Coinbase Faces Renewed Scrutiny Over Alleged XRP Listing Fee Demands

3 hour ago 3 sources neutral

Key takeaways:

  • Renewed pay-to-play allegations could undermine Coinbase's credibility as a neutral platform, potentially affecting investor trust.
  • XRP's regulatory clarity as a commodity may shield it from short-term price impacts of exchange listing controversies.
  • The timing of these claims suggests potential market manipulation attempts during periods of low volatility for XRP.

Fresh controversy has erupted around Coinbase's listing of XRP, with renewed allegations that the exchange demanded substantial fees from Ripple before agreeing to list the token. The debate, reignited on social media platform X, centers on claims that Coinbase engaged in a "pay-to-play" model, contradicting its public stance of supporting innovation based on merit.
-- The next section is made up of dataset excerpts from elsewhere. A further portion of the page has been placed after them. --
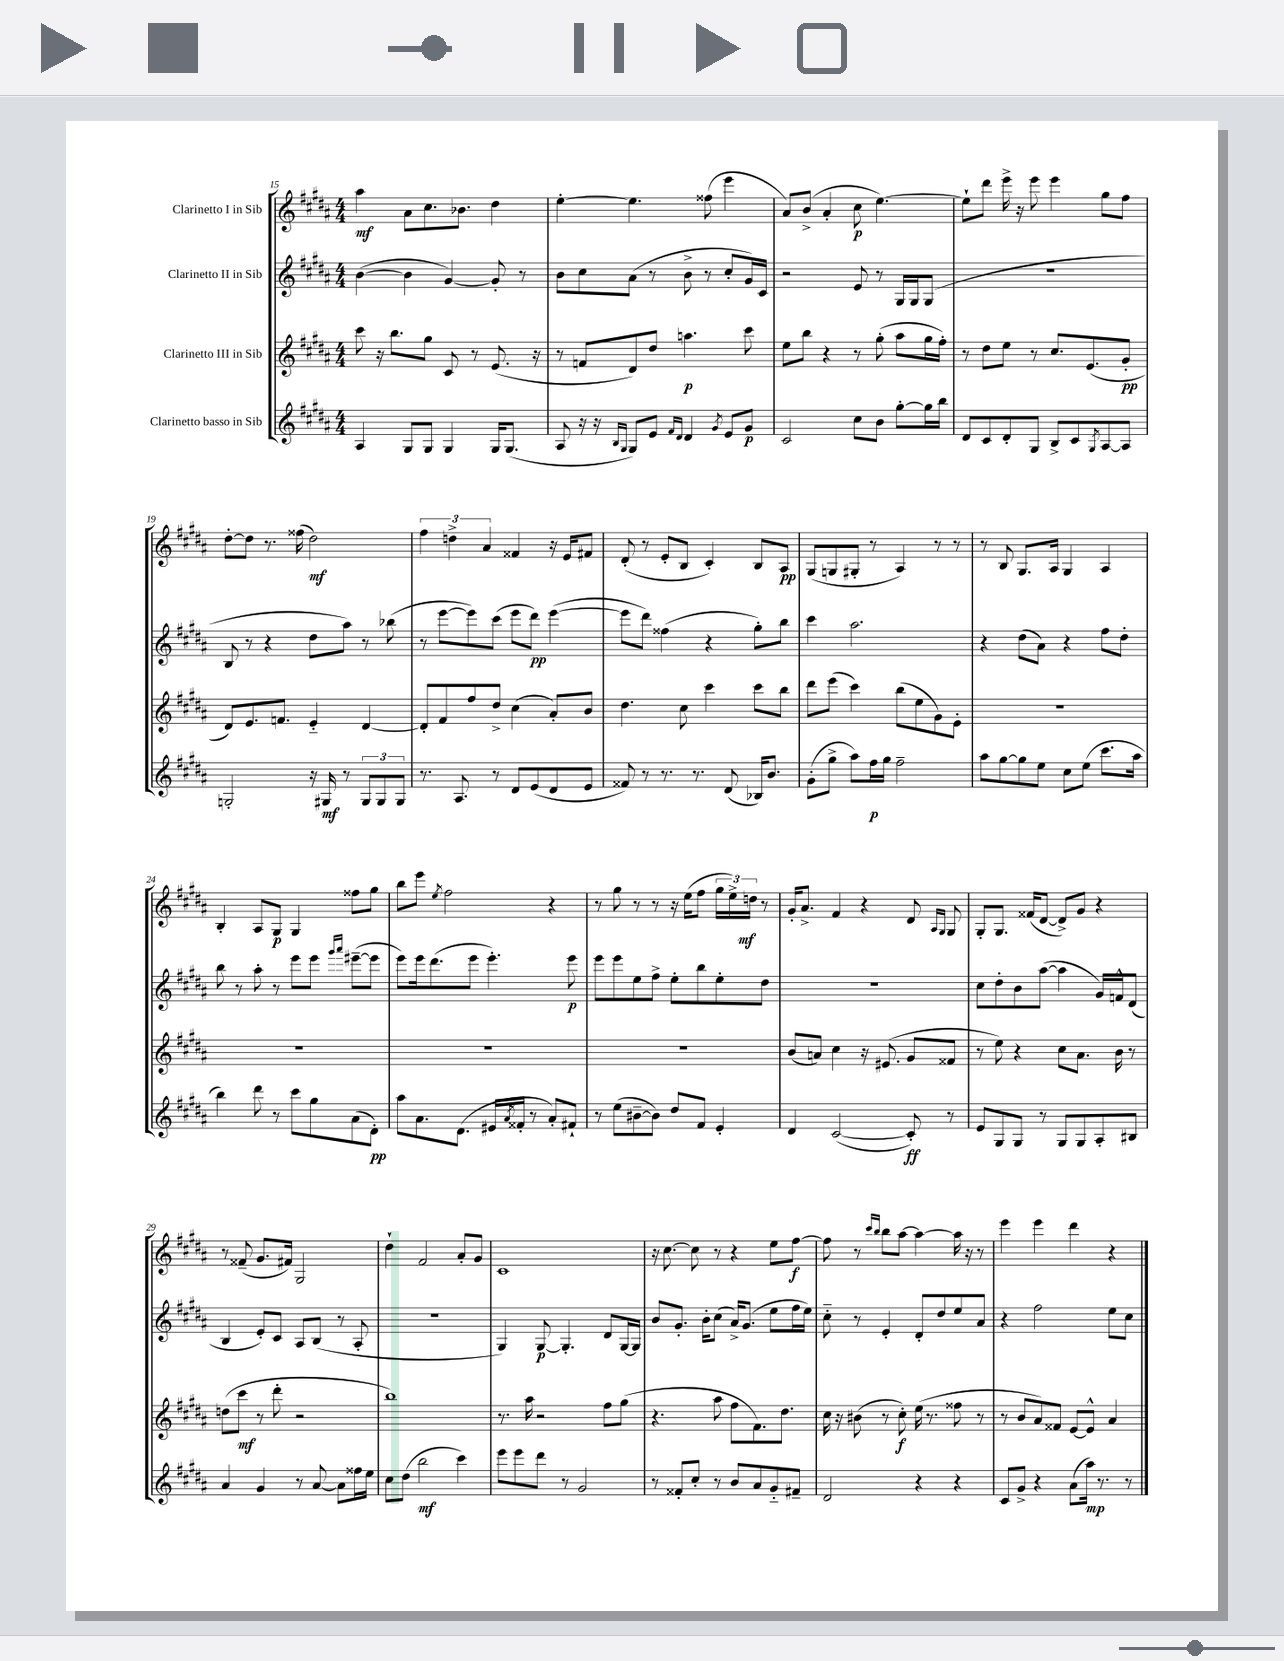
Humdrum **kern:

**kern	**kern	**kern	**kern
*staff4	*staff3	*staff2	*staff1
*clefG2	*clefG2	*clefG2	*clefG2
*k[f#c#g#d#a#]	*k[f#c#g#d#a#]	*k[f#c#g#d#a#]	*k[f#c#g#d#a#]
*M4/4	*M4/4	*M4/4	*M4/4
4A#	8ccc#	([4b	4aa#
.	16r	.	.
.	8.bb	.	.
8G#	.	4b]	8a#
8G#	8gg#	.	8.cc#
4G#	8c#	[4g#)	.
.	.	.	8.b-
.	8r	.	.
16G#	(8.e	8g#']	4dd#
(8.G#	.	.	.
.	.	8r	.
.	16r	.	.
=	=	=	=
8A#	8r	8b	[4ee'
16r	8f	8cc#	.
16r	.	.	.
16qqB	.	.	.
16qqG#	.	.	.
8G#)	8d#)	(8a#	4.ee]
8e	8dd#	8r	.
16qqf#	.	.	.
16qqd#	.	.	.
4d#	4.aa	8b^	.
.	.	8r	(8ff##
8qg#	.	.	.
8e	.	8cc#'	4eee
8g#	8ccc#	16g#)	.
.	.	16c#	.
=	=	=	=
2c#	8ee	2r	8a#)
.	8bb	.	(8b^
.	4r	.	4a#'
8cc#	8r	8e	8cc#
8b	(8gg#'	8r	[4.ee)
[8gg#'	8aa#	16G#	.
.	.	16G#	.
16gg#]	16gg#	(8G#	.
16bb	16ff#')	.	.
=	=	=	=
8d#	8r	1r	8ee`]
8c#	8dd#	.	8ddd#
8d#'	8ee	.	16eee^
.	.	.	16r
8G#	8r	.	8eee
8B^	8.cc#	.	4eee
8c#	.	.	.
.	(8.e	.	.
8qG#	.	.	.
[8A#	.	.	8gg#
8A#]	8g#'	.	8ff#
=	=	=	=
2G'	8d#)	8B	[8dd#'
.	8.e	8r	8dd#]
.	.	4r	8.r
.	8.f	.	.
.	.	.	(16ff##
16r	4e'~	8dd#	2dd#)
16G#	.	.	.
8r	.	8aa#)	.
12G#	[4d#	8r	.
12G#	.	.	.
.	.	(8bb-	.
12G#	.	.	.
=	=	=	=
8.r	8d#']	8r	6ff#
.	8f#	[8eee	.
.	.	.	6dd^
8.A#	.	.	.
.	8ff#	8eee])	.
.	.	.	6a#
8r	8dd#^	(8ccc#	.
8d#	(4cc#	8eee	4f##
(8e	.	8ddd#)	.
8d#	8a#')	([4eee	16r
.	.	.	16e
8e	8b	.	8f#
=	=	=	=
8f##)	4.dd#	8eee]	(8d#'
8r	.	8ddd#)	8r
8.r	.	(4ff##	8e'
.	8cc#	.	8B
8.r	.	.	.
.	4ccc#	4r	4c#')
(8d#	.	.	.
16B-)	8ccc#	8gg#')	8B
8.b	.	.	.
.	8bb	8bb	8A#
=	=	=	=
(8g#'	8ddd#	4ccc#	(8G#
8gg#^	(8eee	.	8G
8aa#)	4ccc#)	2.aa#	8G#'
16ff#	.	.	8r
16gg#	.	.	.
2ff#~	(8bb	.	4A#)
.	8ee	.	.
.	8g#)	.	8r
.	8e'	.	8r
=	=	=	=
8aa#	1r	4r	8r
[8gg#	.	.	8B
8gg#]	.	(8dd#	8.G#
8ee	.	8a#)	.
.	.	.	16A#
8cc#	.	4r	4G#
(8ee	.	.	.
8.ccc#	.	8ff#	4A#
.	.	8dd#'	.
16aa#	.	.	.
=	=	=	=
4bb)	1r	8bb	4B'
.	.	8r	.
8ddd#	.	8aa#'	8A#
8r	.	8r	8G#
8ccc#	.	8eee	4G#
8gg#	.	8eee	.
.	.	16qqggg#	.
.	.	16qqaaa#	.
(8a#	.	([8eee#~	8ff##
8d#')	.	8eee#]	8gg#
=	=	=	=
8aa#	1r	8eee)	8bb
8.a#	.	16eee	8eee
.	.	(8.ddd#	.
.	.	.	8qee
.	.	.	2ff#
(8.d#	.	.	.
.	.	8eee	.
16e#	.	4.eee')	.
8qa#	.	.	.
16f##'	.	.	.
8r	.	.	.
8a#')	.	.	4r
8f#`	.	8eee	.
=	=	=	=
8r	1r	8eee	8r
(8ee	.	8eee	8gg#
[8b#~	.	8ee	8r
8b#])	.	8ff#^	8r
8dd#	.	8ee'	16r
.	.	.	(16ee
8f#	.	8bb	8ff#
4e'	.	8ee'	24gg#
.	.	.	24ee^)
.	.	.	24dd
.	.	8dd#	8r
=	=	=	=
4d#	(8b	1r	16g#'
.	.	.	8.a#^
.	8a)	.	.
([2c#	4cc#	.	4f#
.	16r	.	4r
.	(8.e#	.	.
8c#'])	8g#	.	8d#
.	.	.	16qqA#
.	.	.	16qqG#
8r	8f##	.	8G#
=	=	=	=
8e	8r	8cc#	8G#'
8G#	8ee)	8dd#'	8.G#
8G#	4r	8b	.
.	.	.	(16f##
8r	.	([8aa#	[8d#
8G#	8cc#	4aa#]	8d#^])
8G#	8.a#	.	8g#
8A#'	.	16g#)	4r
.	16b	16f^^	.
8B#	8r	(8d#	.
=	=	=	=
4a#	(8dd	4B	8r
.	8ccc#	.	(8f##~
4g#	8r	8e')	8.g#
.	8ddd#'	8c#	.
.	.	.	16f#)
8r	2r	8A#	2G#
[8a#	.	(8B	.
8a#]	.	8r	.
16ff##	.	8A#'	.
16ee	.	.	.
=	=	=	=
8cc#	1bb)	1r	4dd#`
(8dd#	.	.	.
2bb	.	.	2f#
4ccc#)	.	.	8a#'
.	.	.	8g#
=	=	=	=
8eee	8.r	4G#)	1c#
8eee	.	.	.
.	16aa#	.	.
8ddd#	2r	[8G#	.
8r	.	4.G#']	.
2g#	.	.	.
.	8ff#	8d#	.
.	(8gg#	[16G#	.
.	.	16G#]	.
=	=	=	=
8r	4.r	8b	16r
.	.	.	[8.cc#
8f##'	.	8.g#'	.
8cc#'	.	.	8cc#]
.	.	16b'	.
8r	8aa#	(8cc#	8r
8b	8ff#	16a#^)	4r
.	.	(8.g#	.
8a#	8.f#)	.	.
8g#'~	.	8ee	8ee
.	8.dd#	.	.
8f#~	.	16ff#	[8ff#
.	.	16ee)	.
=	=	=	=
2d#	16cc#	8cc#'~	8ff#]
.	16r	.	.
.	(8b#	8r	8r
.	.	.	16qqccc#
.	.	.	16qqbb
.	8r	4e'	8bb
.	8cc#')	.	[8aa#
4r	(16ee	8d#'	4aa#_
.	8.r	.	.
.	.	8dd#	.
4r	8ff##	8ee	16aa#]
.	.	.	16r
.	8r	8a#	8r
=	=	=	=
8c#	8r	4r	4eee
8g#^	8b	.	.
4r	8a#)	2ff#	4eee
.	8f##	.	.
(8a#	[8e	.	4ddd#
16aa#)	8e^^]	.	.
8.r	.	.	.
.	4a#	8ee	4r
8r	.	8cc#	.
==	==	==	==
*-	*-	*-	*-
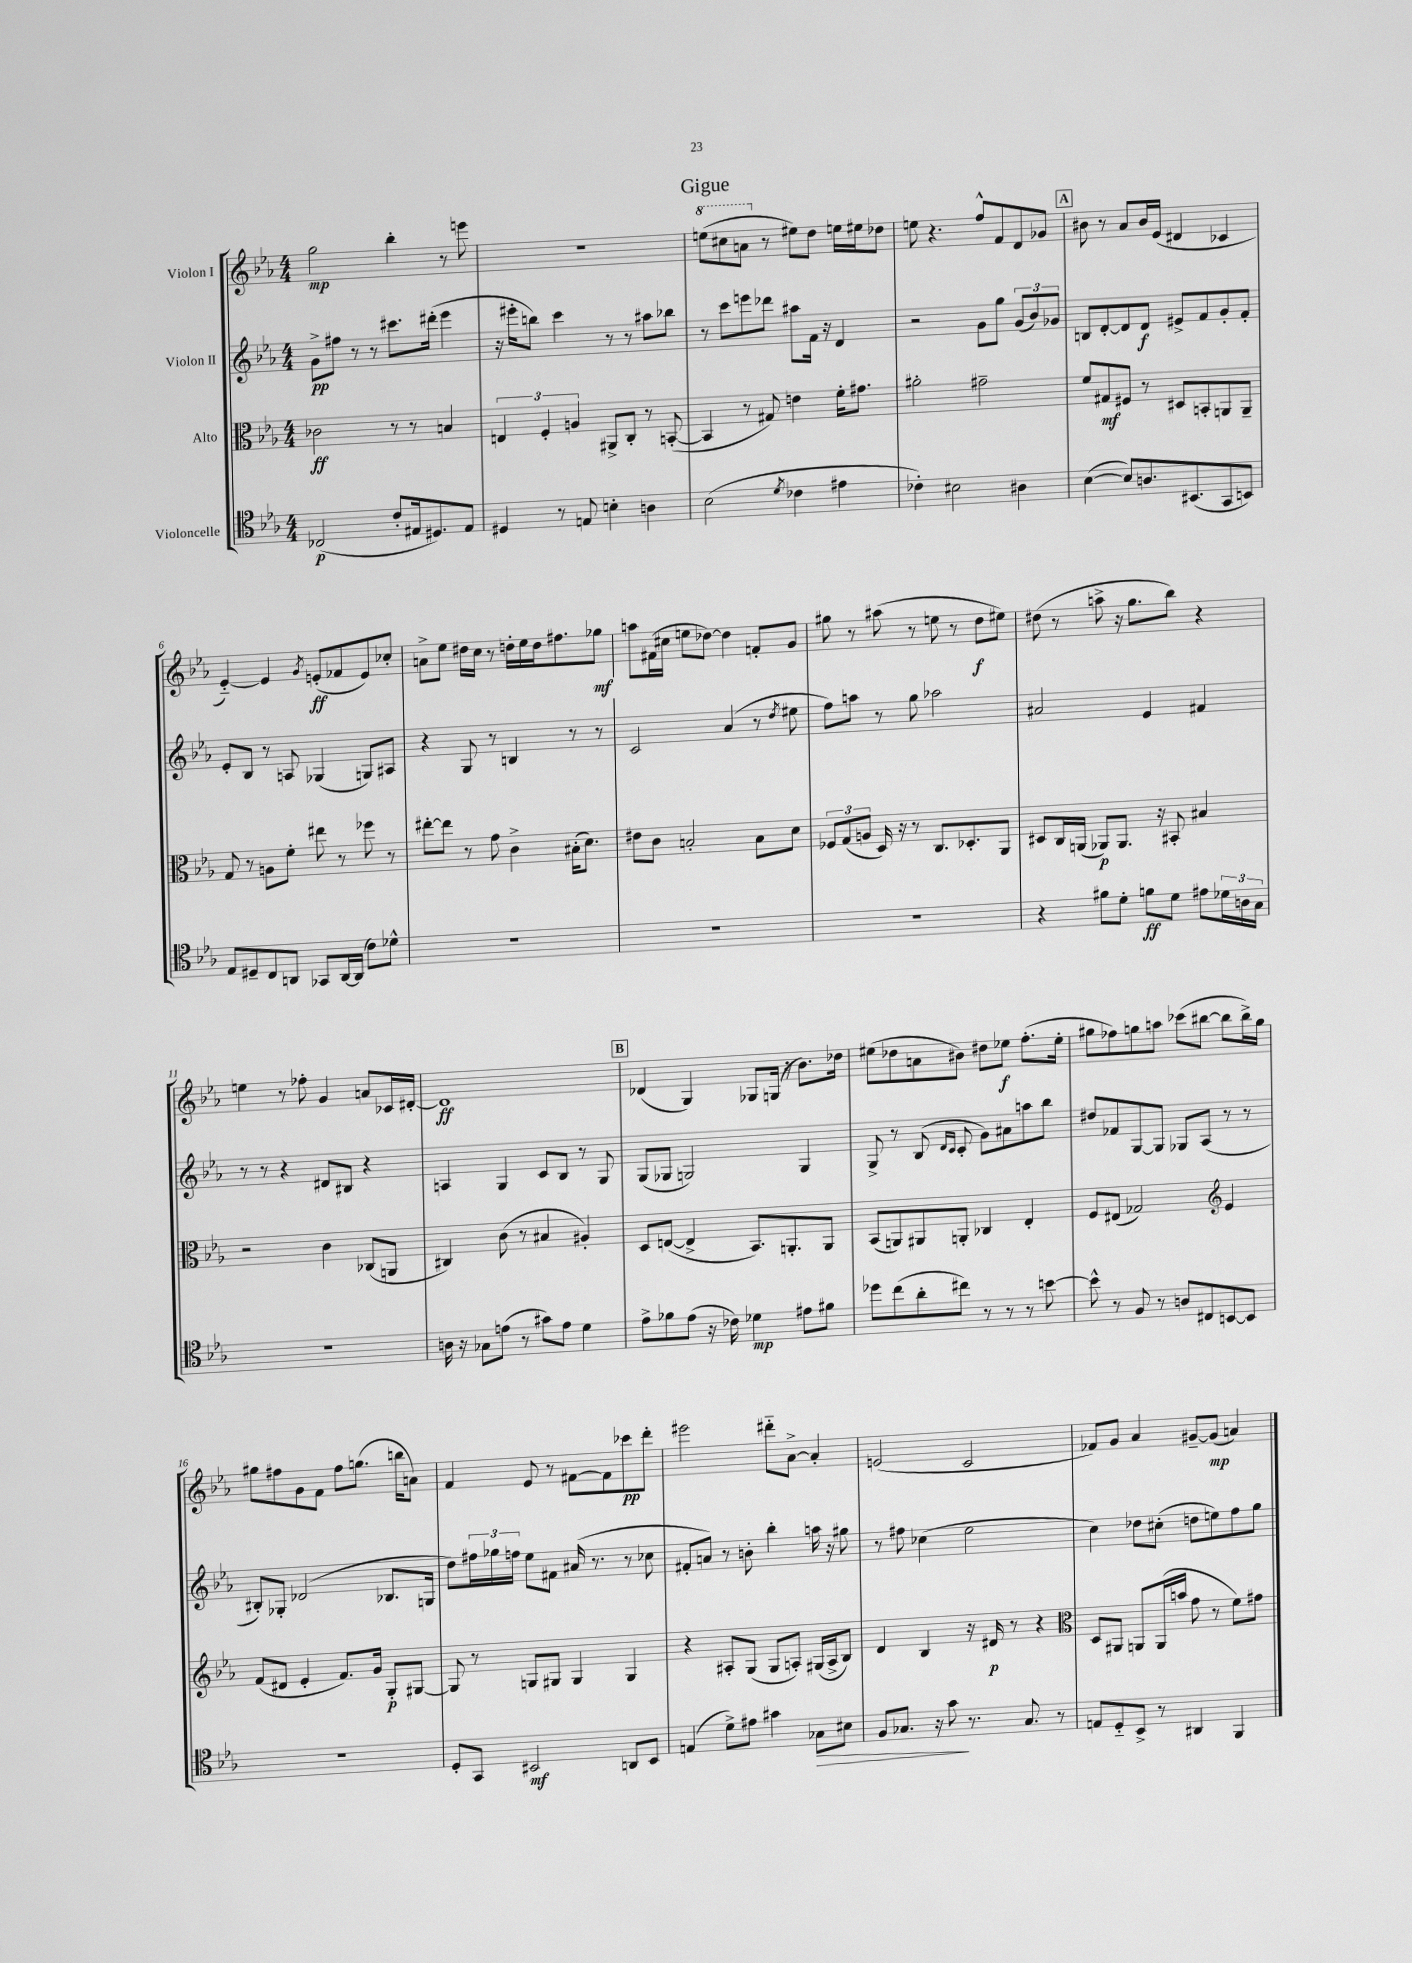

The core of the allegations traces back to comments made by Ripple's Chief Technology Officer, David Schwartz, in 2023. Schwartz claimed that Coinbase had "deliberately stalled" on listing XRP despite its market potential, suggesting the delay was due to Ripple's initial reluctance to pay a requested listing fee. He stated an agreement was eventually reached, leading to the token's listing.

On X, crypto commentator Pumpius amplified these claims, alleging Coinbase asked Ripple for "millions of dollars" and only listed XRP after a deal was struck. He characterized the episode as "a classic pay-to-play shakedown" and accused the exchange of operating like a "protection racket," forcing projects to pay for access while pretending to champion community welfare.

In response to the renewed scrutiny, Ripple CTO Emeritus David Schwartz addressed the claims directly. While he did not confirm any specific payment demand from Coinbase, he explained how complex listing negotiations can be misinterpreted. Schwartz used a "completely made-up hypothetical" where an exchange refuses to list XRP for business reasons, demands millions, and a standoff ensues. He argued that such a scenario could later be framed simplistically as a pay-for-listing deal, distorting the actual negotiations.

Schwartz linked the narrative to Ripple's legal battle with the U.S. Securities and Exchange Commission (SEC), noting that litigation opponents often present facts in the worst possible light, allowing unproven allegations to gain traction. He had previously hinted in May 2023 that the full story of XRP's Coinbase listing was one he "most wish[ed]" he could tell but couldn't.

Coinbase has historically denied charging fees for token listings. In response to past similar accusations, the exchange published a detailed guide outlining its five-part evaluation process, which includes business, legal, compliance, and technical security reviews. The guide emphasizes that listings are based on merit and that "paying your way in isn’t a thing." The platform stated typical due diligence takes about a week, with trading enabled within two weeks after approval.

The context of XRP's listing history adds complexity. Coinbase delisted XRP in December 2020 following the SEC's lawsuit against Ripple. It was only relisted in July 2023 after a federal court ruled that XRP sales on exchanges did not constitute securities transactions. The token is now classified as a digital commodity, and was recently included in a joint framework issued by the SEC and CFTC alongside assets like Bitcoin and Ethereum.